When Barclay Perkins tried to evict my great grandad

great grandad as a teenager
My great grandad aged 18

One of the oddest, most wonderful moments researching 20th Century Pub was stumbling across my own great grandfather in the archives.

I was reading through volume after volume of minutes from the London brewery Barclay Perkins, tracing the story of their relationship with the Trust House movement and the development of their enormous improved pubs such as the Fellowship Inn, Bellingham.

Then, suddenly, there was a reference to an off licence round the corner from where I grew up, and a few lines down, the name of my great grandfather.

I don’t know all that much about him although I have photos and the odd document. I know he served in World War I which seems to have screwed him up somehow and during the 1920s he ran a grocer’s shop and off-licence in Walthamstow, which eventually ended badly.

From the minutes, I learned that Barclay Perkins owned the freehold on the shop and leased it to him on a short-term basis, with the lease expiring in 1930. In 1925, Barclays were approached by a wine merchant’s, Yardley’s London & Provincial Stores Ltd, who would pay more rent, and a lease premium to boot. They were also keen to do some bottling for the brewery, as they already did for Watney, although the board were less interested in this as Barclay Perkins did their own London bottling.
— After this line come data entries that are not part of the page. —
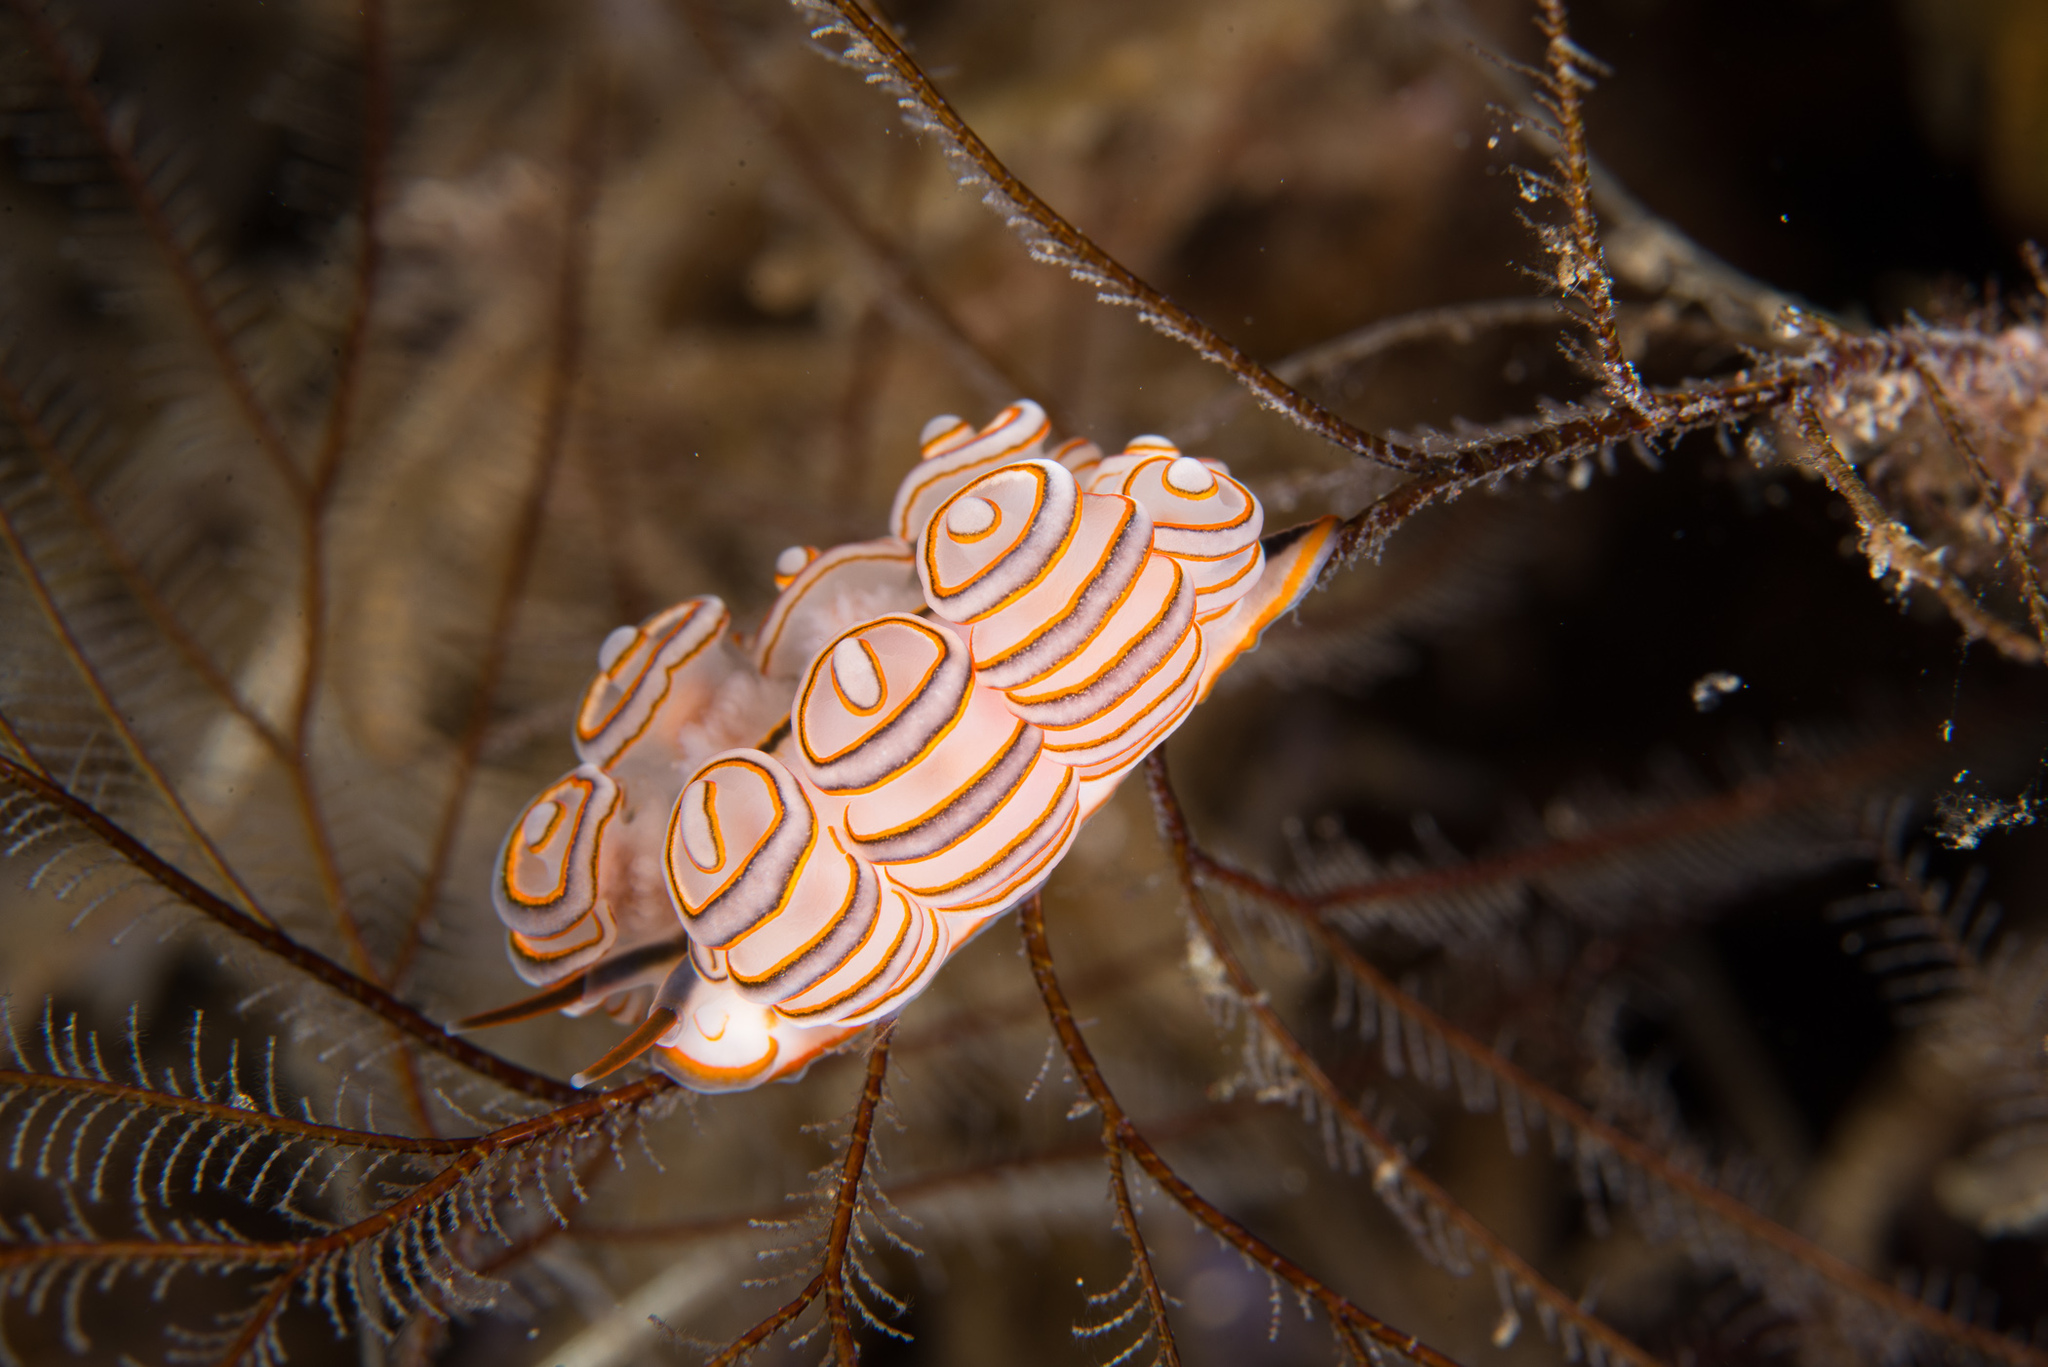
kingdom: Animalia
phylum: Mollusca
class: Gastropoda
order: Nudibranchia
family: Dotidae
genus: Doto
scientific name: Doto greenamyeri
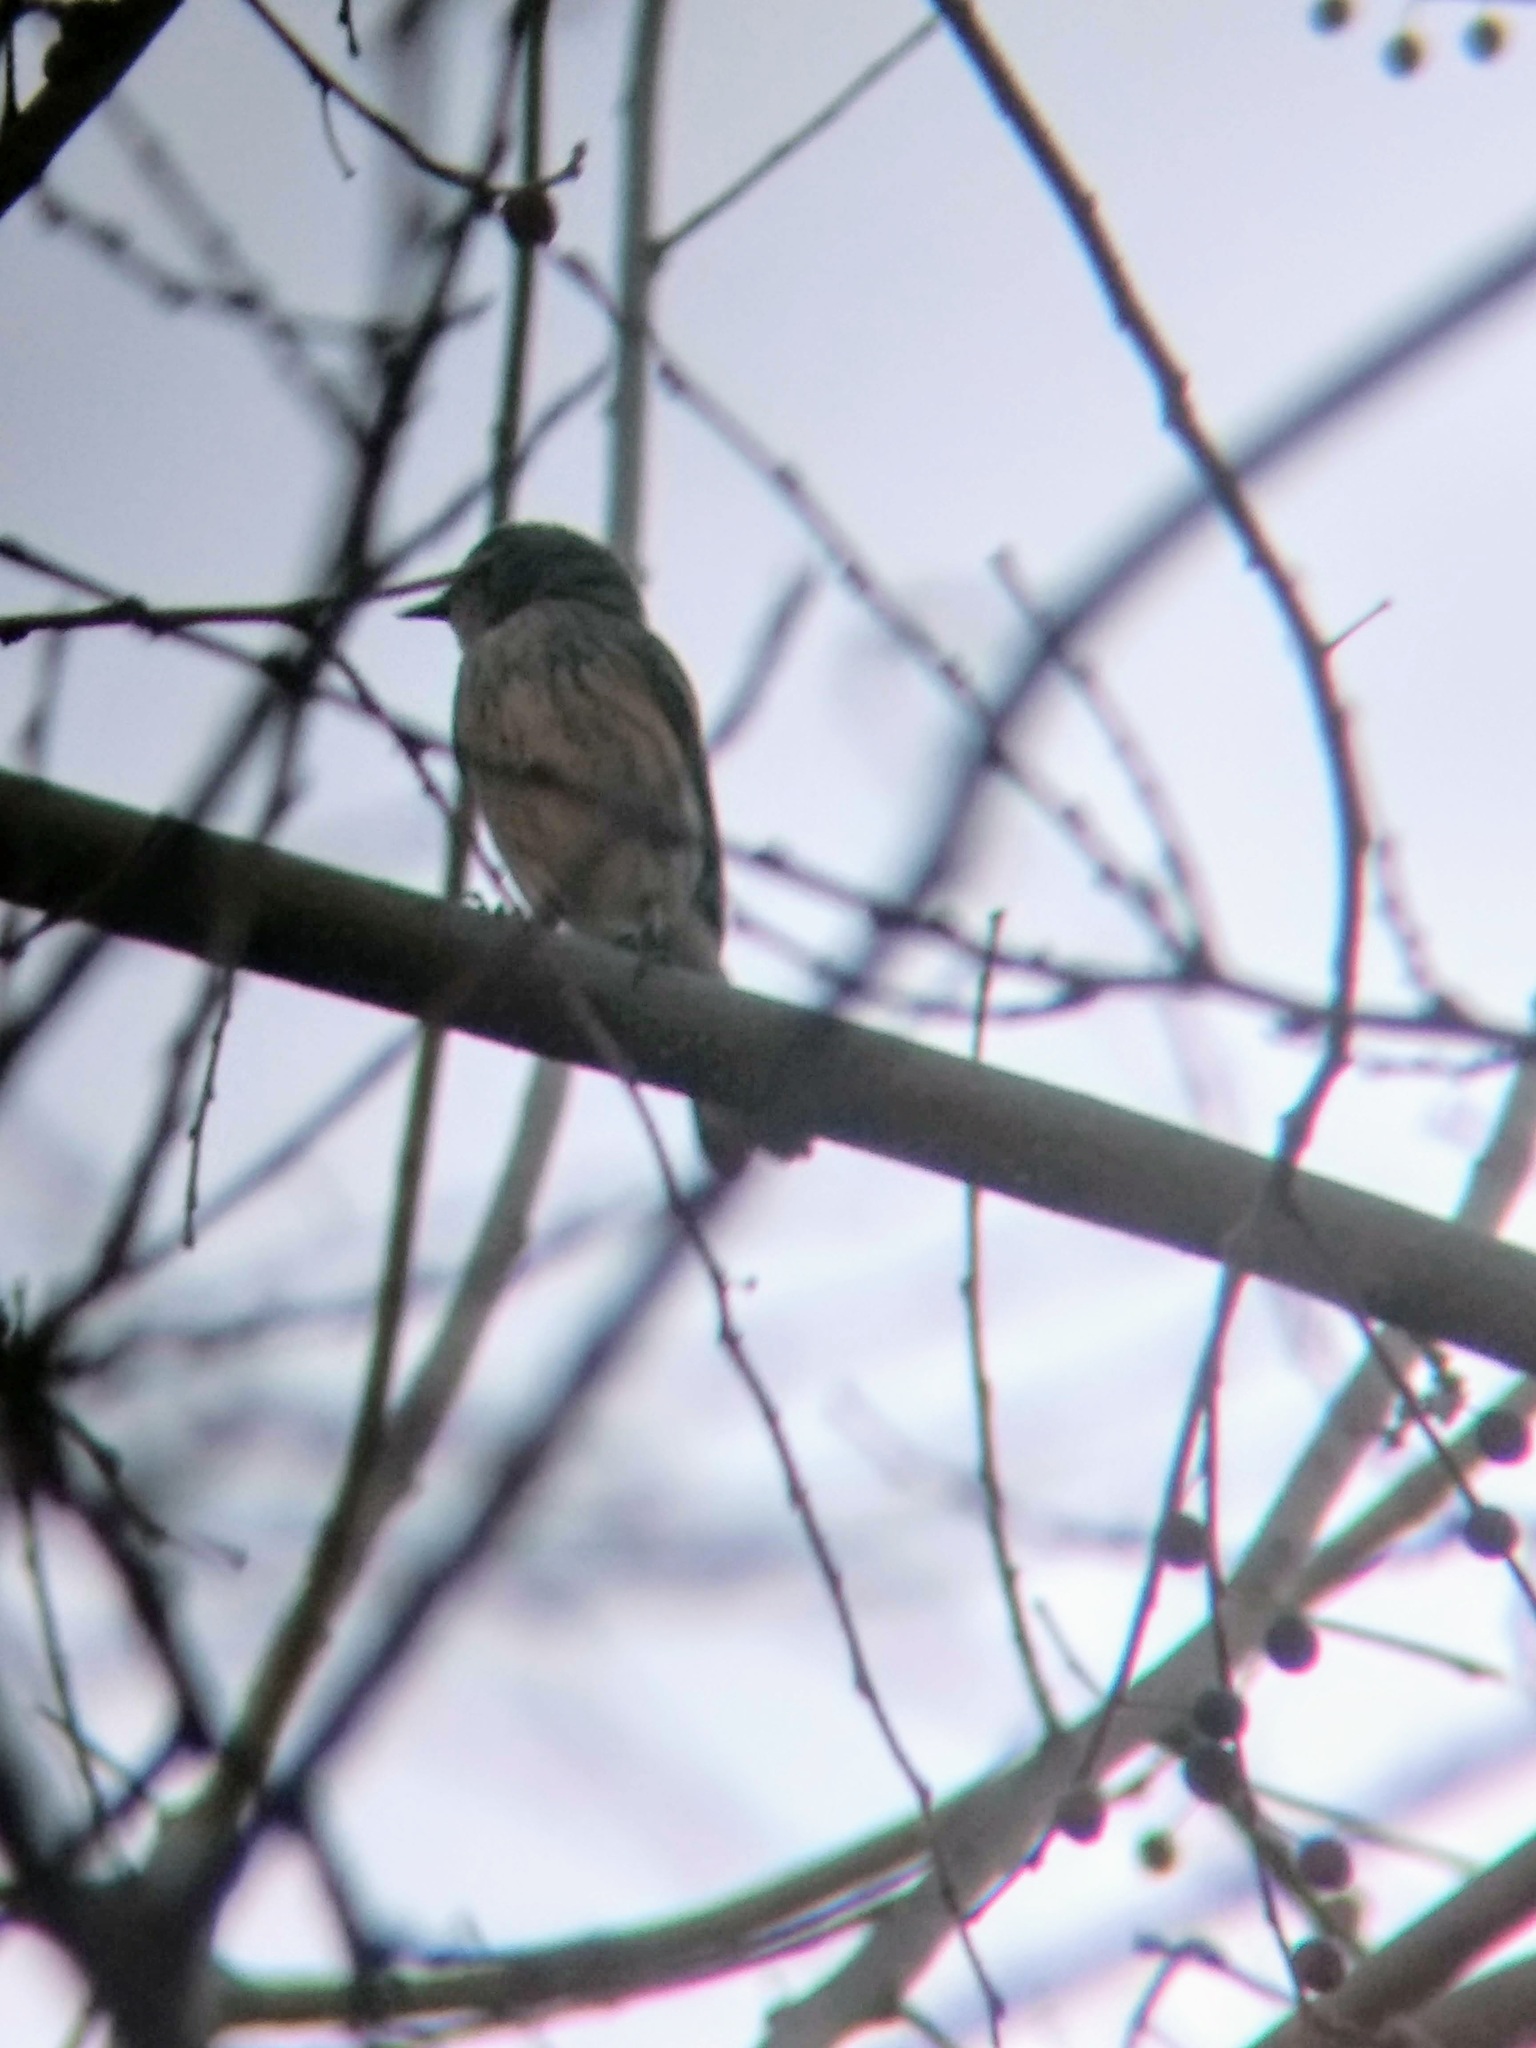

There’s an interesting insight into how these things worked: my great grandad bought beer from the brewery and also paid a royalty of 2d per dozen bottles of non-company beer sold. They were rather sniffy about his business generally; “…[Company] purchases were small and the royalty only amounted to some £12 per annum”. Also, the implication in the minutes is that Barclay Perkins would probably find another site and trade the licence.

Someone was dispatched to “inspect the neighbourhood” and report back. The following minutes record that the intrepid company rep had found out that the local magistrates would only issue a new licence if two were given up. In the meeting after that, the decision to grant Yardley’s a 21 year licence was deferred. It then goes quiet for a few months, and then the Board are asked whether they would consider it again – and then that’s it.

My great grandad continued to run the shop after 1930, so I guess the Yardley’s deal fell through and Barclay Perkins had to put up with his disappointing trade for a while longer.